Justification of Predictive Coding for e-Discovery
Under the standard of reasonableness set by the Federal Rules, the use of predictive coding is considered reasonable. Even though there are significant issues that arise with the use of artificial intelligence to review documents, some of the facts that at first blush make it appear unreasonable are in fact, the ones that allow it to pass as satisfactory. For instance, document reviews are made more efficient because the reviewer is exposed only to subsets identified based on the specifications of the producing party.
Predictive coding saves both parties time and resources that would have otherwise gone into narrowing down documents to find the most relevant ones.
The interactive nature of predictive coding gives it the ability to refine relevant subsets that can also be validated statistically. The key to making the most of predictive coding is establishing mandatory metrics that might have prevailed without scrutiny under past e-Discovery paradigms.
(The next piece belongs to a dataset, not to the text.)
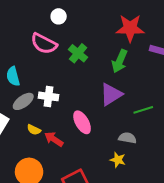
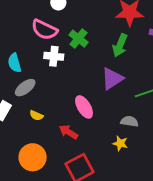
white cross: (49, 96) -> (54, 56), moved
red arrow: (54, 139) -> (68, 132), moved

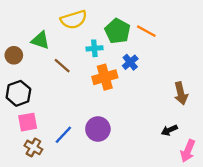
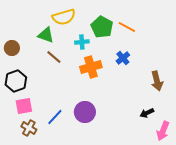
green triangle: (40, 40) -> (46, 35), moved
blue cross: (130, 62) -> (123, 58), moved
Moving Beyond Predictive Coding
Predictive coding, as aforementioned is the principal type of artificial intelligence used in e-discovery to expedite the review process. New technologies are emerging thanks to the continued research into artificial intelligence. Studies done have discovered the power of deep learning techniques surpassing the capabilities of previous generations of AI. Such technologies are bound to re-shape AI-augmented document review. Building upon the most advanced technologies in deep learning will eventually eliminate the need for seed sets.
Predictive coding has positively impacted e-discovery since it's introduction in the legal industry. The technology not only reduces the amount of non-relevant documents lawyers have to go through but also produces results whose credibility can be statistically proven.